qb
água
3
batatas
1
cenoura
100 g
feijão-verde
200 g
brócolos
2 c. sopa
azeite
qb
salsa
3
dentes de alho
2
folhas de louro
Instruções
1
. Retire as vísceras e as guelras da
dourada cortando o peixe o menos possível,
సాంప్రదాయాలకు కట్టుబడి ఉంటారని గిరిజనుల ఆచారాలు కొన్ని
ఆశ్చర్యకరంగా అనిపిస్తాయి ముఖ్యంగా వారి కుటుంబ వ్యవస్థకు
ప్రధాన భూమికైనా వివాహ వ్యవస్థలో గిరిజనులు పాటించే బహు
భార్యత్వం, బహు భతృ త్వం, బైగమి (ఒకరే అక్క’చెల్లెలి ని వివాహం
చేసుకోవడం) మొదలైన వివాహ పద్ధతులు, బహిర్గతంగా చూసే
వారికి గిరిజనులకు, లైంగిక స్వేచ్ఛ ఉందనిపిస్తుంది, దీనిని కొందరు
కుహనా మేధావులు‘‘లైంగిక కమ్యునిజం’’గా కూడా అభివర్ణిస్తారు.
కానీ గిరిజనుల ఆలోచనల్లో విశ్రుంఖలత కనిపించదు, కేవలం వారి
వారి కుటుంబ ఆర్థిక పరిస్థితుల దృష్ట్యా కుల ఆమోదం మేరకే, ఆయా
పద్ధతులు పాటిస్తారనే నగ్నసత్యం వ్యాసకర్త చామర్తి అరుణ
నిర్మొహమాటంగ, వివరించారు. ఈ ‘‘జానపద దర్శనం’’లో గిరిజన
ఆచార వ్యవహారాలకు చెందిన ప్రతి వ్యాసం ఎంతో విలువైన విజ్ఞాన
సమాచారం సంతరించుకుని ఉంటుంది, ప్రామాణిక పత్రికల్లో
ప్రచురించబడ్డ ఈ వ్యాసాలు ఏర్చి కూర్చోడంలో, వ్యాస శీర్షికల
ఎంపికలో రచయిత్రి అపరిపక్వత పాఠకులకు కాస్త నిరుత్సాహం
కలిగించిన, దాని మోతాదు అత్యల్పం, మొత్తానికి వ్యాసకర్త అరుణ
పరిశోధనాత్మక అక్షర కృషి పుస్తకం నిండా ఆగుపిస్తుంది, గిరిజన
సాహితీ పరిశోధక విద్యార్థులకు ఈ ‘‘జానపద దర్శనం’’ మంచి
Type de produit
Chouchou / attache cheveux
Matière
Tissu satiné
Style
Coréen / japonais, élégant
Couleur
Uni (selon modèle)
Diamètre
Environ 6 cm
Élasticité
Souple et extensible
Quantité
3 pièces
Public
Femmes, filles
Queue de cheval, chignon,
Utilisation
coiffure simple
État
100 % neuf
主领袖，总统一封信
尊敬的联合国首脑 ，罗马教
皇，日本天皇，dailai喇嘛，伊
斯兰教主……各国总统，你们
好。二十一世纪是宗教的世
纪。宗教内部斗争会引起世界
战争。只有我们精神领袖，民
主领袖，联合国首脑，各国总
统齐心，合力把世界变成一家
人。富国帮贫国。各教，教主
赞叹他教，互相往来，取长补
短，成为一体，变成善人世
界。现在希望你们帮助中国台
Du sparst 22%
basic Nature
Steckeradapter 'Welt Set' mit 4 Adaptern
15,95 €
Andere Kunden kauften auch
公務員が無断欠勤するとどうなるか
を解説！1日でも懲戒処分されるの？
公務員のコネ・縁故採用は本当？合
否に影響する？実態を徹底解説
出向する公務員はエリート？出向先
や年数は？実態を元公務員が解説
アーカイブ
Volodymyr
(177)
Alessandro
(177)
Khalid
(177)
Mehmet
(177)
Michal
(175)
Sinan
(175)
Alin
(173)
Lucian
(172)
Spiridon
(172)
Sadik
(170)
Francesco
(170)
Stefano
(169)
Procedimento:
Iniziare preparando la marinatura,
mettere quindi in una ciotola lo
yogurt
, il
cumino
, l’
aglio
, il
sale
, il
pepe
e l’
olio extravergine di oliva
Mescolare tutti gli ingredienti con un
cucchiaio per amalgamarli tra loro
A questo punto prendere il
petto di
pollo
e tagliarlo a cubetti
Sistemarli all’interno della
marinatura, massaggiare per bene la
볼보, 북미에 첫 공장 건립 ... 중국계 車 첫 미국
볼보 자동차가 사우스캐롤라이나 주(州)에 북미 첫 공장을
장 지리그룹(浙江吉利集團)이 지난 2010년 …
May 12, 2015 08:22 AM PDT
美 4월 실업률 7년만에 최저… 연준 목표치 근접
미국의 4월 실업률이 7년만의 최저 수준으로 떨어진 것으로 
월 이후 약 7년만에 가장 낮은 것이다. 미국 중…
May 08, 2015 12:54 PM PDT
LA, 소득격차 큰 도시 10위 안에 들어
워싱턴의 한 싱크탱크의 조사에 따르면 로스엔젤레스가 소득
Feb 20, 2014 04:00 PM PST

++++++++++

### [EXERCISE DETAILS]
Beginning at the line that contains "を解説！1日でも懲戒処分されるの？", reproduce every line down to the last line of the entries above, exactly and only those.

### [EXERCISE RESULT]
を解説！1日でも懲戒処分されるの？
公務員のコネ・縁故採用は本当？合
否に影響する？実態を徹底解説
出向する公務員はエリート？出向先
や年数は？実態を元公務員が解説
アーカイブ
Volodymyr
(177)
Alessandro
(177)
Khalid
(177)
Mehmet
(177)
Michal
(175)
Sinan
(175)
Alin
(173)
Lucian
(172)
Spiridon
(172)
Sadik
(170)
Francesco
(170)
Stefano
(169)
Procedimento:
Iniziare preparando la marinatura,
mettere quindi in una ciotola lo
yogurt
, il
cumino
, l’
aglio
, il
sale
, il
pepe
e l’
olio extravergine di oliva
Mescolare tutti gli ingredienti con un
cucchiaio per amalgamarli tra loro
A questo punto prendere il
petto di
pollo
e tagliarlo a cubetti
Sistemarli all’interno della
marinatura, massaggiare per bene la
볼보, 북미에 첫 공장 건립 ... 중국계 車 첫 미국
볼보 자동차가 사우스캐롤라이나 주(州)에 북미 첫 공장을
장 지리그룹(浙江吉利集團)이 지난 2010년 …
May 12, 2015 08:22 AM PDT
美 4월 실업률 7년만에 최저… 연준 목표치 근접
미국의 4월 실업률이 7년만의 최저 수준으로 떨어진 것으로 
월 이후 약 7년만에 가장 낮은 것이다. 미국 중…
May 08, 2015 12:54 PM PDT
LA, 소득격차 큰 도시 10위 안에 들어
워싱턴의 한 싱크탱크의 조사에 따르면 로스엔젤레스가 소득
Feb 20, 2014 04:00 PM PST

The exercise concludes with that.